99 Delfine und ein Befreiungsschlag

Reisen bildet, das weiß man ja. Ein Beispiel gefällig? Ich für meinen Teil habe etwa in den letzten 48 Stunden ein neues Primärbedürfnis des Menschen identifiziert – während der Buschauffeur nach eigenen Angaben auf meine Frage, was er gerade tut (ich konnte ihn von hinten im Fahrzeug nicht sehen) sagte: "Ich sitze am Fahrersitz und ärgere mich."

Das von mir identifizierte Grundbedürfnis – das menschenwürdige und kreuzfreundliche Ein- und Aussteigen aus Fahrzeugen durch dafür gedachte Fahrzeugöffnungen – hatte ihn schlagartig in eine frühkindliche Phase zurückversetzt.

Der Grund für unsere beiden Glanzleistungen ist schnell erklärt. Der Vorhang an der seitlichen Schiebetür unseres Wohnmobils hatte sich verheddert und beim besonders kräftigen Zuschlagen dermaßen in der Tür verkeilt, dass sie sich nicht mehr öffnen ließ. Die Hauptalternative, das Einsteigen über den Fahrersitz und Umklettern der Sitze im Cockpit, um in die Wohnschlafarbeitskochkabine zu gelangen, ist denkbar umständlich, wenn auch anders als bei den früheren Fahrzeugen, die wir gmietet hatten, nicht unmöglich. Aber vor derlei Glück hütet man sich besser wohl.

Die Sekundäralternative, das Einteigen durch die hintere Flügeltür, wiederum bringt das Überklettern des Tisches sowie beim Einsteigen jedes Mal ein neues Schienbeincut mit sich. Wir gehen neuerdings im Partnerlook, jeder von uns hat in 35 cm Höhe vom Boden ein waagrechtes 6 cm langes Cut.
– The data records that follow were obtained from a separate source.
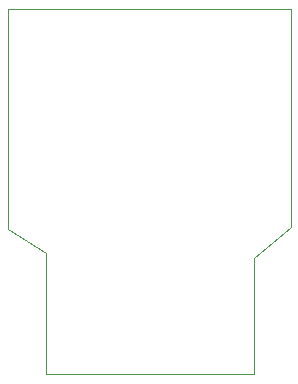
<source format=gm1>
G04 #@! TF.GenerationSoftware,KiCad,Pcbnew,6.0.8-f2edbf62ab~116~ubuntu20.04.1*
G04 #@! TF.CreationDate,2022-10-27T16:24:37+02:00*
G04 #@! TF.ProjectId,S3-44-to-33-FPC,53332d34-342d-4746-9f2d-33332d465043,1.0*
G04 #@! TF.SameCoordinates,Original*
G04 #@! TF.FileFunction,Profile,NP*
%FSLAX46Y46*%
G04 Gerber Fmt 4.6, Leading zero omitted, Abs format (unit mm)*
G04 Created by KiCad (PCBNEW 6.0.8-f2edbf62ab~116~ubuntu20.04.1) date 2022-10-27 16:24:37*
%MOMM*%
%LPD*%
G01*
G04 APERTURE LIST*
G04 #@! TA.AperFunction,Profile*
%ADD10C,0.100000*%
G04 #@! TD*
G04 APERTURE END LIST*
D10*
X104775000Y-108375000D02*
X104775000Y-118600000D01*
X125525000Y-106175000D02*
X125525000Y-87700000D01*
X125525000Y-87700000D02*
X101550000Y-87700000D01*
X101550000Y-106325000D02*
X104775000Y-108375000D01*
X122425000Y-118600000D02*
X122425000Y-108775000D01*
X122425000Y-108775000D02*
X125525000Y-106175000D01*
X104775000Y-118600000D02*
X122425000Y-118600000D01*
X101550000Y-87700000D02*
X101550000Y-106325000D01*
M02*

</source>
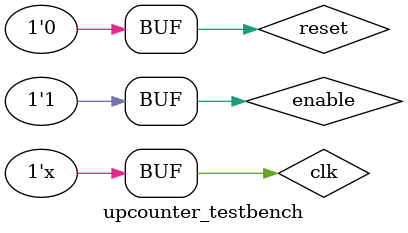
<source format=v>
/*Important: Once you run ./a.out, it will keep running infinitely, because it is in an always block. You need to hit Ctrl +Z to stop it, else, the vcd will become a large file and will never end.

*/

`timescale 1ns/1ps

module up_counter    (
out     ,  // Output of the counter
enable  ,  // enable for counter
clk     ,  // clock Input
reset      // reset Input
);

output [3:0] out;
//you can alternately write this as output reg [3:0] out;
input enable, clk, reset;
//------------Internal Variables--------
reg [3:0] out; 



always @(posedge clk)
if (reset) begin //reset ==1
  out = 4'b0 ;
end 
else if (enable) begin //reset =0
  out = out + 1;
end

endmodule 


module upcounter_testbench();
reg clk, reset, enable;
wire [3:0] out;

//create an instance of the design
up_counter dut(out, enable, clk, reset);

initial begin

//note that these statements are sequential.. execute one after the other 

$dumpfile ("count.vcd"); 
$dumpvars(0,upcounter_testbench);

clk=0;  //at time=0
enable=0;  //at time=0
reset=1;//at time=0

#20; //delay 20 units
reset=0; //after 20 units of time, reset becomes 0
enable=1; //at the same time, at time=20, enable is made 1

//Try this statement instead:
//#10 enable=1; //enable is made 1 at 30 units of time. Note the difference in the waveform

end


always 
#5 clk=~clk;  // toggle or negate the clk input every 5 units of time


endmodule 

</source>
Auch eine Form der Verbundenheit, oder?

Ein weiterer Nachteil der verklemmten Seitentür ist der Sauerstoffgehalt im Fahrzeug angesichts mangelhafter Lüftmöglichkeiten mit damit verbundenem Hitzestau, der dadurch verschlimmert wird, dass man jedes Getränk und jeden Teller wie bei einem Hindernislauf über den Tisch befördern muss – auf der Flucht vor der Hitze im Fahrzeug, nur um draußen dem einen oder anderen Emu in die Arme zu laufen, einen Schrei loszulassen und wieder unter neuerlichem Aufschlagen des Cuts ins Auto zu robben, über den Tisch, über dem man irgendwann vor Erschöpfung oder Verzweiflung kollabiert.

Auch der Buschauffeur hatte mit diesm Szenario keine Riesenfreude, was auch daran liegt, dass er noch weitaus ungelenkiger ist als ich. Einfallsreich wie er ist, rüttelte er je nach Ärgerungsgrad mal öfter, mal seltener an der Tür, spielte mit dem verklemmten Vorhang oder drosch auf die Tür ein. Was sich die anderen Campingplatzgäste bei all unseren Spielchen dachten, will ich gar nicht wissen.

Gestern spät abends, als ich bereits erwog, einen besonders gut ausgestatteten Gast mit Werkzeugkisten in der Größe von ganzen Kühltruhen um Hilfe zu bitten, landete Max dann den Befreiungsschlag, der das Wort "Dugong" aus dem Titel dieses Blogs katapultierte. Es muss daran gelegen haben, dass es bereits ausreichend abgekühlt und sich das Blech soweit eingekriegt hatte, dass es an sich rütteln ließ. Das nahezu unermessliche Glücksgefühl, das das einst vertraute Schiebegeräusch der Tür bei uns auslöste, ist der Beweis dafür, dass die schönste Seekuh (Dugong) und alle 99 Delfine der nachmittäglichen Bootsfahrt nichts sind gegen ein Mindestmaß an Reisekomfort.